ABOUT THIS TASK:
Nothing but a number should be given: how many lines of the records include "middle"?

Saved entries:

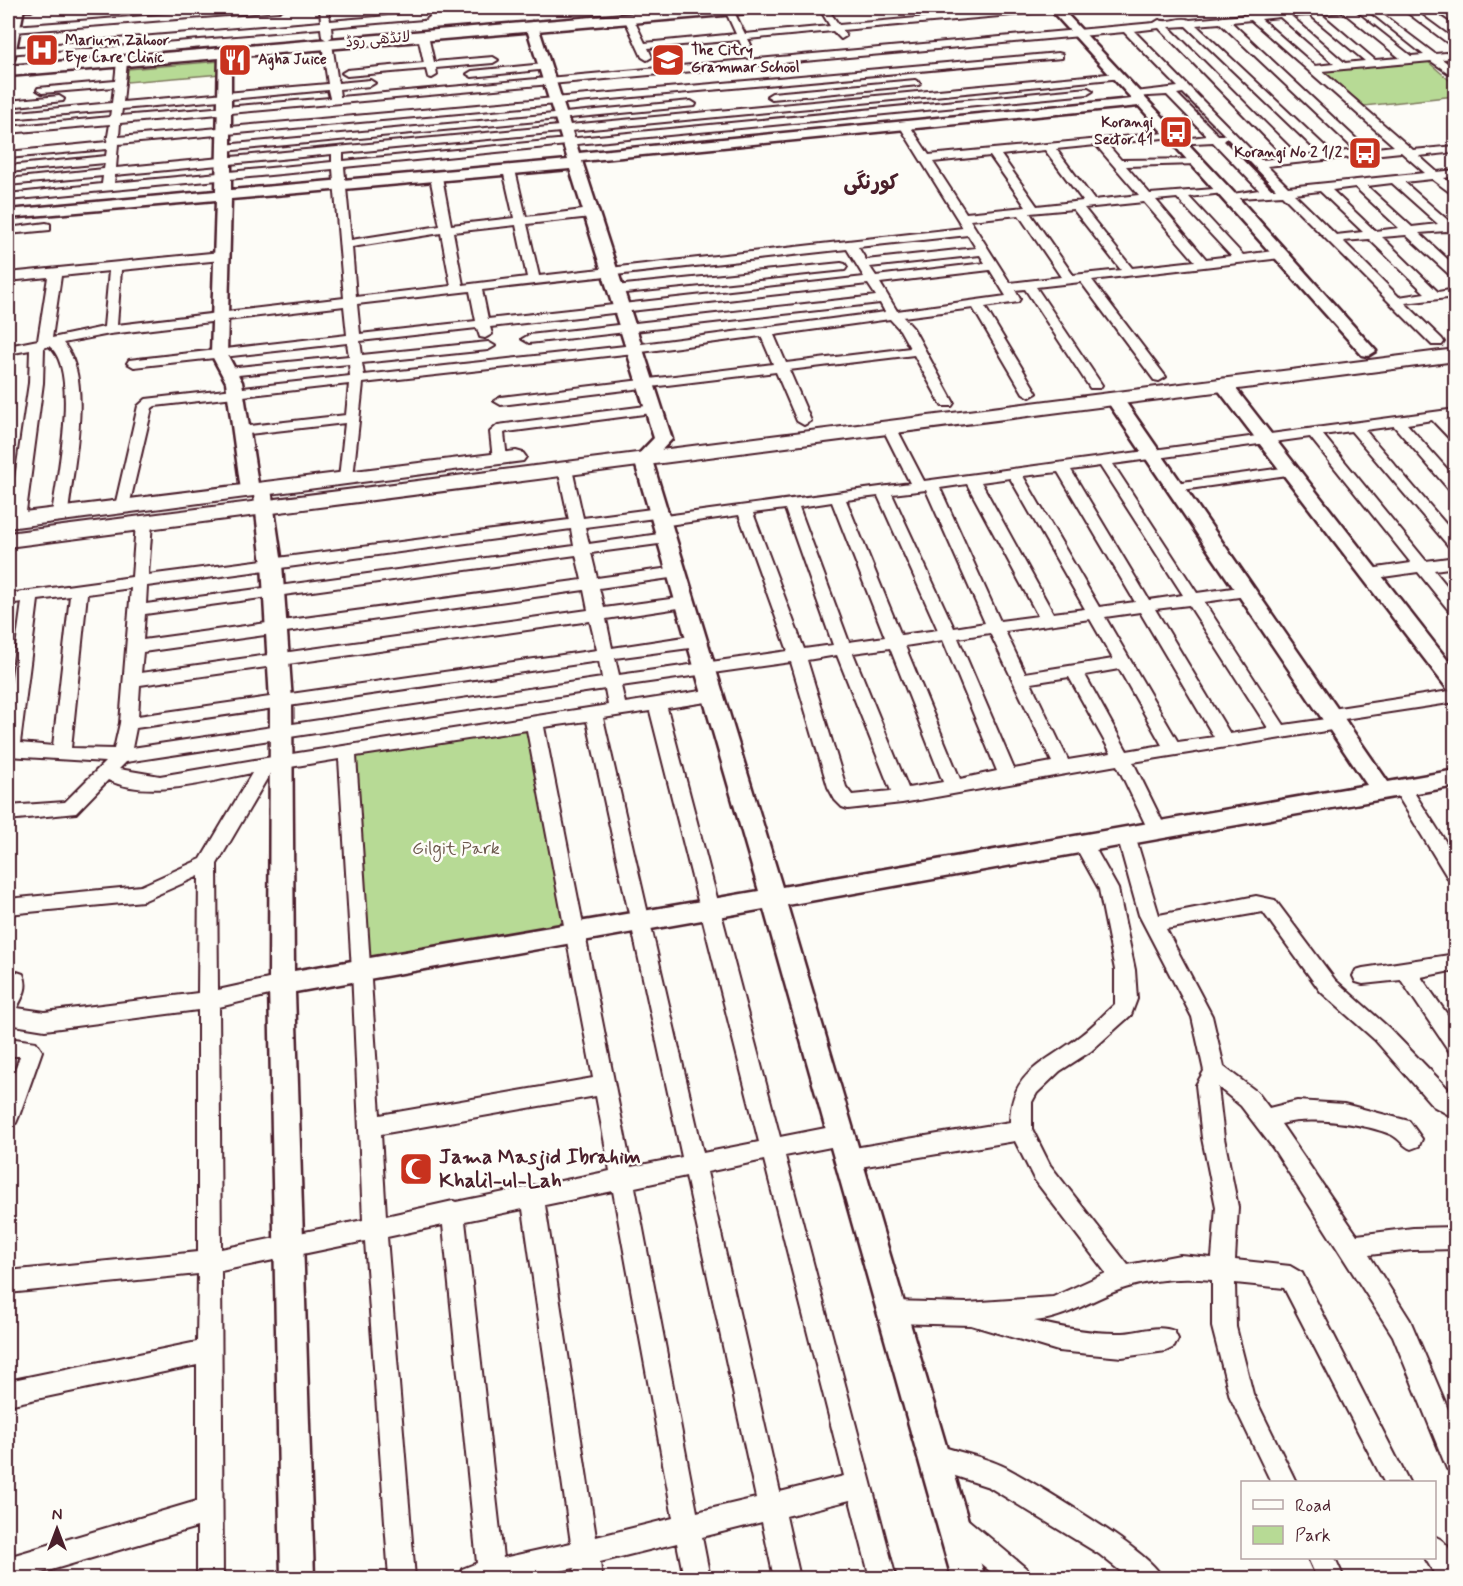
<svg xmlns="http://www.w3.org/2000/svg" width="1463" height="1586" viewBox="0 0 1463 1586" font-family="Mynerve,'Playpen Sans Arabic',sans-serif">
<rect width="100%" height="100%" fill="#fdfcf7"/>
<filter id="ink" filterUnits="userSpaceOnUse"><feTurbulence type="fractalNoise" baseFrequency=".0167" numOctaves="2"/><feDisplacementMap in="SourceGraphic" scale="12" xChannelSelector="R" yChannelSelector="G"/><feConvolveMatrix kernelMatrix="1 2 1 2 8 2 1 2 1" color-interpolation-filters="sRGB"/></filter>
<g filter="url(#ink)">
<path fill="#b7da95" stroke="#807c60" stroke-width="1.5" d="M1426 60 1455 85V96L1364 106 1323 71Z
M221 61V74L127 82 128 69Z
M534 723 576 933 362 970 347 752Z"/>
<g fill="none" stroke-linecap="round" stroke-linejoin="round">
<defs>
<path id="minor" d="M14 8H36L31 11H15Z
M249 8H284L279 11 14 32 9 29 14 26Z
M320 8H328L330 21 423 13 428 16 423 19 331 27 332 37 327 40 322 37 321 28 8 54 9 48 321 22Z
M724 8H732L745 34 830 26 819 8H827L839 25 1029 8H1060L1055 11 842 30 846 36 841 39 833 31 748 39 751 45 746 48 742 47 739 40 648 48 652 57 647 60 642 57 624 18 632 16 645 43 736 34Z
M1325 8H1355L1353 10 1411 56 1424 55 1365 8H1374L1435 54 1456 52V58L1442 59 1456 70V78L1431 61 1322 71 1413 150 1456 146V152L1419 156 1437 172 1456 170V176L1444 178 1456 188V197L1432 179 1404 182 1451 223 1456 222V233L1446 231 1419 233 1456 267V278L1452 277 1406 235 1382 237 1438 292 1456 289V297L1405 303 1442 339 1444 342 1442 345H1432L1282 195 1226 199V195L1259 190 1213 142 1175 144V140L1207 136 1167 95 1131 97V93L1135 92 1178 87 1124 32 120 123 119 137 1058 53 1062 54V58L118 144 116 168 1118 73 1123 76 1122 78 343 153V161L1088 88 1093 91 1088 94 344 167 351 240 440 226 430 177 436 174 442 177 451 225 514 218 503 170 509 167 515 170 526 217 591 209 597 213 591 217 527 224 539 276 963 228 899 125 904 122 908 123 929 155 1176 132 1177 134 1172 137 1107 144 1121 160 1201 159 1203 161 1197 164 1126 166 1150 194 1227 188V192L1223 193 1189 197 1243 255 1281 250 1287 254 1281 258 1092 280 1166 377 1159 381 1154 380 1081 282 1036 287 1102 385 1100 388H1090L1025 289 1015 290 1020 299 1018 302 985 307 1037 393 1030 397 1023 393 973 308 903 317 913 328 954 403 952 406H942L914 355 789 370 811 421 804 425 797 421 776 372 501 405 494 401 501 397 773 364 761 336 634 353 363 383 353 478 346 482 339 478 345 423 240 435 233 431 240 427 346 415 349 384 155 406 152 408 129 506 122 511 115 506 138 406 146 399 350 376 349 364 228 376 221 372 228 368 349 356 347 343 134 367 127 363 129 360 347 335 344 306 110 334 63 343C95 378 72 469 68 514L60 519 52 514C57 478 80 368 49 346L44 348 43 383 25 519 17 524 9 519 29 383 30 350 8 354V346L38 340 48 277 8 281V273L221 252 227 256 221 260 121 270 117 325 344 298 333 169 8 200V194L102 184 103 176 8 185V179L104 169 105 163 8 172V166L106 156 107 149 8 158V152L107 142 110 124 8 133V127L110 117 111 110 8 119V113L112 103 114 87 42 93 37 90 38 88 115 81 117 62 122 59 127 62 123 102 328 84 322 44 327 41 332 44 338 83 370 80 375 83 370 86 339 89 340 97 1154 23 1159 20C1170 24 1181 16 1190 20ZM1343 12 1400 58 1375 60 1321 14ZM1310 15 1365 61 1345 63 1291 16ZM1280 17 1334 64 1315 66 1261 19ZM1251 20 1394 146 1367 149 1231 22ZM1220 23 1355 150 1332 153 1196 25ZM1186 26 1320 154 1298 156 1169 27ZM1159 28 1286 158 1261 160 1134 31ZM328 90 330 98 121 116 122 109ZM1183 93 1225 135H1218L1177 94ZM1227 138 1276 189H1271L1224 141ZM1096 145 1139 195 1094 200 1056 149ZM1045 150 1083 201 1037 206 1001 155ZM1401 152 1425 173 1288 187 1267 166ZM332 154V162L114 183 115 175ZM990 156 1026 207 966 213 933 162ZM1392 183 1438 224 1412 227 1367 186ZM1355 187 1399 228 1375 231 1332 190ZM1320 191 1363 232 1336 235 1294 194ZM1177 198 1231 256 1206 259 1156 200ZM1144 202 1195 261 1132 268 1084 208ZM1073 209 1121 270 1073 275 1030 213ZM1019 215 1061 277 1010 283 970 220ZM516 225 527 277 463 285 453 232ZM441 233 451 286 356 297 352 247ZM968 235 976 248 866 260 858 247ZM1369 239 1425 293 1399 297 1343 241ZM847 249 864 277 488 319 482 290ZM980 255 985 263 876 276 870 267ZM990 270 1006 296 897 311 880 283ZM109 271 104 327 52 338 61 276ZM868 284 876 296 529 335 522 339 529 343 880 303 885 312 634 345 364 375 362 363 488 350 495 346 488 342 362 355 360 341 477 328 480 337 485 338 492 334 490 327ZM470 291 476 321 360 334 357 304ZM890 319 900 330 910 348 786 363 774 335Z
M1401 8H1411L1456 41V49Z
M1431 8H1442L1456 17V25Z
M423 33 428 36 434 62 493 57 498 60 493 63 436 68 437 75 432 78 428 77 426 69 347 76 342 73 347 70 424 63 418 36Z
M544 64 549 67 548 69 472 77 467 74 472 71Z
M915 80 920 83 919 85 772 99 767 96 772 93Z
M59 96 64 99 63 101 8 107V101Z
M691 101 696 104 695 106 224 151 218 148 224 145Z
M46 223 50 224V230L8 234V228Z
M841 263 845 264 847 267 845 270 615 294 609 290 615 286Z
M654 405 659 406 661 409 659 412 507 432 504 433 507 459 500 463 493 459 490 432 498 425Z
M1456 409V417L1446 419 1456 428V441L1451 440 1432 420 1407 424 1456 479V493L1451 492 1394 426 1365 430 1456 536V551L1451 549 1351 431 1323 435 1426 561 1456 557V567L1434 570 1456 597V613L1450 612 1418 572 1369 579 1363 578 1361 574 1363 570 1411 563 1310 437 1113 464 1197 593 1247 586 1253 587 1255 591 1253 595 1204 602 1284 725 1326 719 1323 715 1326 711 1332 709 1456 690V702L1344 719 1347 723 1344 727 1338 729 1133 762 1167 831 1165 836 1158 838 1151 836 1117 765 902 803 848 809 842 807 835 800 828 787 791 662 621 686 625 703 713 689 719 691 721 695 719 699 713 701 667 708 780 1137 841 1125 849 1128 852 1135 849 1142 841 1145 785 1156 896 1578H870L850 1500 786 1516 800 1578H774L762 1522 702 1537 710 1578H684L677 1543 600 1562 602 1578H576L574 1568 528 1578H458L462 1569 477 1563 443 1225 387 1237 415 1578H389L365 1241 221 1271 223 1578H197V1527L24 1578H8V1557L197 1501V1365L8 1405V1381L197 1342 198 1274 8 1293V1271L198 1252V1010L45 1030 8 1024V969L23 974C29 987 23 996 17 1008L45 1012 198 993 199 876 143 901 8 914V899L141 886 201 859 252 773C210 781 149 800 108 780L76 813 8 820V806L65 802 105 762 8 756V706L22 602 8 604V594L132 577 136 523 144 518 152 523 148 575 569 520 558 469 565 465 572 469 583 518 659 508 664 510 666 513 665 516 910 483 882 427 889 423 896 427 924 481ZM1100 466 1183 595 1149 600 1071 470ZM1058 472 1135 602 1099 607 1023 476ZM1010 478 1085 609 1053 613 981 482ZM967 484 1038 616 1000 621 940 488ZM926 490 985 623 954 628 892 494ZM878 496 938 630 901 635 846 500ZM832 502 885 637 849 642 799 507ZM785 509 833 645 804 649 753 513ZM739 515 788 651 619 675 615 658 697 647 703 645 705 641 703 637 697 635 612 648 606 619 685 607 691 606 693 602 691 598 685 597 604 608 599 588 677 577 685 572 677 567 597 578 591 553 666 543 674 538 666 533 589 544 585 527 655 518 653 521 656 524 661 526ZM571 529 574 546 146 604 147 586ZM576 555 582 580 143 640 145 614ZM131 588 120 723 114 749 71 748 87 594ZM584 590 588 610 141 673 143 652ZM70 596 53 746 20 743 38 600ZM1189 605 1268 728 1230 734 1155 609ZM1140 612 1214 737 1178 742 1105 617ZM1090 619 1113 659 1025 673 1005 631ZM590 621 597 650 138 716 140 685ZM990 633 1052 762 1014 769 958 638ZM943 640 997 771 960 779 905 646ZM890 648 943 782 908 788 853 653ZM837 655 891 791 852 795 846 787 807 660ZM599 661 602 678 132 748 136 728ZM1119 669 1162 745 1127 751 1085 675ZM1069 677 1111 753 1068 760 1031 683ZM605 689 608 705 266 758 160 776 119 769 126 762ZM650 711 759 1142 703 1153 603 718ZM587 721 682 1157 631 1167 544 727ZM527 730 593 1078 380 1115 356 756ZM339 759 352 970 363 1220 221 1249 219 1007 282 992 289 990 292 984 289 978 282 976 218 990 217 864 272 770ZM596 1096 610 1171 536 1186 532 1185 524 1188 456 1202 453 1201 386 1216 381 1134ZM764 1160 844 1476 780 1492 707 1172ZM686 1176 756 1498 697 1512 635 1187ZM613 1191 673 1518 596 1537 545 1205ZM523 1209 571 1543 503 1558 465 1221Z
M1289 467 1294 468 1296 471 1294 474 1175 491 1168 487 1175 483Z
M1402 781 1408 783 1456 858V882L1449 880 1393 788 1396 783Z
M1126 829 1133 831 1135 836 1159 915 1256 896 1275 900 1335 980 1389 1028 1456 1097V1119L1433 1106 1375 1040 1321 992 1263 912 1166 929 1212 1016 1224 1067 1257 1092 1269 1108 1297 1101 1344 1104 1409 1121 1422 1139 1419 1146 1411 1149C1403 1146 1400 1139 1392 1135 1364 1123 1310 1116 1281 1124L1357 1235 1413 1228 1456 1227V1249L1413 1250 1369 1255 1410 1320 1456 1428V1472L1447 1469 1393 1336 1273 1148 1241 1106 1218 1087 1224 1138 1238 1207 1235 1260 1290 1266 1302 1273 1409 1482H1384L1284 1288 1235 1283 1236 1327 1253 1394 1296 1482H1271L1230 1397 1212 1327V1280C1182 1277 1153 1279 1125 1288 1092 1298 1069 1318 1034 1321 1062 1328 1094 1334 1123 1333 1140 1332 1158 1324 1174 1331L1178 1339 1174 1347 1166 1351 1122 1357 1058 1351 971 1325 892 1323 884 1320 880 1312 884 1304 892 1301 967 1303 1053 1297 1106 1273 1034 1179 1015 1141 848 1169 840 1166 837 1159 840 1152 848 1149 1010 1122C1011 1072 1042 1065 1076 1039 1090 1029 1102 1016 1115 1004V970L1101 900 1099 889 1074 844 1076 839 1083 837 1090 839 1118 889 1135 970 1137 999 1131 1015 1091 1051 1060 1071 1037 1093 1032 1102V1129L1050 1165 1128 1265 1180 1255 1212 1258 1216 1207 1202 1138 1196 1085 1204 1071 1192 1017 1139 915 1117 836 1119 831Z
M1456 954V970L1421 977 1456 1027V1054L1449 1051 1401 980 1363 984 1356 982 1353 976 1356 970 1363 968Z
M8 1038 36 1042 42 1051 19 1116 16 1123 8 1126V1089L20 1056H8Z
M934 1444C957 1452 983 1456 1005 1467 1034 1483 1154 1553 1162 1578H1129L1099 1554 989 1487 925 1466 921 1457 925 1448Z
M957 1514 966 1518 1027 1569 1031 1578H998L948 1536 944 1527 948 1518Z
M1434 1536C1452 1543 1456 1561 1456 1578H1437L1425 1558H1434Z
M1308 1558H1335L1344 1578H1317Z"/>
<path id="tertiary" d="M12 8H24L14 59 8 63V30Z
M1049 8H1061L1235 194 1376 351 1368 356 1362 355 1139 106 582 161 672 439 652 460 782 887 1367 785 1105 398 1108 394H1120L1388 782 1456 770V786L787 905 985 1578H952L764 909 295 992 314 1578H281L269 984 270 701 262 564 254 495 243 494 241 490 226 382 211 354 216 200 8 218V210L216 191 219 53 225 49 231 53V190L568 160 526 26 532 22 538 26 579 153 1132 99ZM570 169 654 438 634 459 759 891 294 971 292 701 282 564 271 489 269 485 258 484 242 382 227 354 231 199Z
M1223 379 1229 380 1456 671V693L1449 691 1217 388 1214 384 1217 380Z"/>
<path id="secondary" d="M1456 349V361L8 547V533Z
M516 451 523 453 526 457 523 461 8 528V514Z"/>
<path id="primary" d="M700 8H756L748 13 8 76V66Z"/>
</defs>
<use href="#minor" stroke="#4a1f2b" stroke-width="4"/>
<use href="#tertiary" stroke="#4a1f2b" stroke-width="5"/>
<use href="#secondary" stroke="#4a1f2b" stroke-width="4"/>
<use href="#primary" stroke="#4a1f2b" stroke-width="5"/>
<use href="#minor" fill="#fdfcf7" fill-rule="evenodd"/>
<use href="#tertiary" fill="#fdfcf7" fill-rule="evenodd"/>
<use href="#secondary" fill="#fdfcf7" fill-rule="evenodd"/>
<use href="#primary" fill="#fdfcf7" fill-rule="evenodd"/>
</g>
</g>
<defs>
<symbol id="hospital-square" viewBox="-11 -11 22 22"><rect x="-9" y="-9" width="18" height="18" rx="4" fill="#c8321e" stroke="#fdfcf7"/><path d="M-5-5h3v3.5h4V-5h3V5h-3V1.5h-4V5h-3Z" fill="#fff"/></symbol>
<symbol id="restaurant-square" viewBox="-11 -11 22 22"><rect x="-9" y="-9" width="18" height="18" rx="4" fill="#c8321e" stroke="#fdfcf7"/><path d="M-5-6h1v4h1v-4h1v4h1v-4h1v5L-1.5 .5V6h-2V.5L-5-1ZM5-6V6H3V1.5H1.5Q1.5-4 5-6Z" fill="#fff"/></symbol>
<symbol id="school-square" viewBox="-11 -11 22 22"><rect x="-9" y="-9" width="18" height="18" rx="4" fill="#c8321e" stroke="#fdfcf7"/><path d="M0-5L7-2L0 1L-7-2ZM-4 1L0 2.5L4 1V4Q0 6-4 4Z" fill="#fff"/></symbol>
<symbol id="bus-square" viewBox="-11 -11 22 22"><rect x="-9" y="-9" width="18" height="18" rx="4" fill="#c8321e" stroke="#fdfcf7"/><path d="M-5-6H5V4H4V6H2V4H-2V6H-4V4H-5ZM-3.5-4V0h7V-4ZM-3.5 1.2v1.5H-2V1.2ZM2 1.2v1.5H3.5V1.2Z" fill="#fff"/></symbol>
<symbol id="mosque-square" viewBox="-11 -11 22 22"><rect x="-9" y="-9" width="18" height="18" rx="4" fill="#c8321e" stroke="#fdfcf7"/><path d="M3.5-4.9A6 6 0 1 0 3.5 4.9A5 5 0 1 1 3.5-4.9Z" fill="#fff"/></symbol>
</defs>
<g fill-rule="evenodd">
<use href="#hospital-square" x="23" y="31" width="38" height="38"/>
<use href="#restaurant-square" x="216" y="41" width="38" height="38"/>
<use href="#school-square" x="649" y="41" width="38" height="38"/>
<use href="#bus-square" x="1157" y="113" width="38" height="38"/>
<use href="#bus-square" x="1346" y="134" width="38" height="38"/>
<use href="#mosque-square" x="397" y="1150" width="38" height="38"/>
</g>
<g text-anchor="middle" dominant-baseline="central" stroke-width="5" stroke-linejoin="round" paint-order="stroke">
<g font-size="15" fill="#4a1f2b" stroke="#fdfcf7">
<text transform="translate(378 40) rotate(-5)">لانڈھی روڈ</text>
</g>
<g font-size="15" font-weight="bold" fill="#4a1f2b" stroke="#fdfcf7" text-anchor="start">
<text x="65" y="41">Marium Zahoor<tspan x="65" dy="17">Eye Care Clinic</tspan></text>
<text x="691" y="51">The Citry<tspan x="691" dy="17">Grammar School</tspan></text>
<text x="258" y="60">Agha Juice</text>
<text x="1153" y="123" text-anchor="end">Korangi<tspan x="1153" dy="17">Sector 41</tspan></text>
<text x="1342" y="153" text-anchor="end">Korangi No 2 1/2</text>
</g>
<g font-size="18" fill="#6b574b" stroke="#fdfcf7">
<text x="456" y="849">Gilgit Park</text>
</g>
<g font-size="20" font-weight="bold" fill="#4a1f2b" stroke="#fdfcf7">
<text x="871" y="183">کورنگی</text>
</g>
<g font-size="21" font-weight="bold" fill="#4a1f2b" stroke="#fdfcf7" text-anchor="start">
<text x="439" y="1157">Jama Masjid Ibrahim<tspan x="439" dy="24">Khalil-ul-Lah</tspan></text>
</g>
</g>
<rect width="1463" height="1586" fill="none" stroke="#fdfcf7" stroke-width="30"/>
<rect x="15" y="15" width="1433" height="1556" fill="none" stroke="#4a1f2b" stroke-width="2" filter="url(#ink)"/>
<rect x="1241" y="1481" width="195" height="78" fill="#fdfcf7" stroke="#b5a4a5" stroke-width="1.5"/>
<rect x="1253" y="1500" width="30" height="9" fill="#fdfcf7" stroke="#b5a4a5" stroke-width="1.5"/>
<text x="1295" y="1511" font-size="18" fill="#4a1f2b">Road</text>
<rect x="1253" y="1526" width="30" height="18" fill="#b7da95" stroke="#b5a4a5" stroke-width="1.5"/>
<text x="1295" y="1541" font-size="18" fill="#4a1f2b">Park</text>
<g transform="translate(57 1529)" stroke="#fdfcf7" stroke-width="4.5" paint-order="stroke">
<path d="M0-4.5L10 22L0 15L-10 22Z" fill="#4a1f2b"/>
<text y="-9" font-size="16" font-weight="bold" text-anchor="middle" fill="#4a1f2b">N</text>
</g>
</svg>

COMPLETED EXERCISE:
2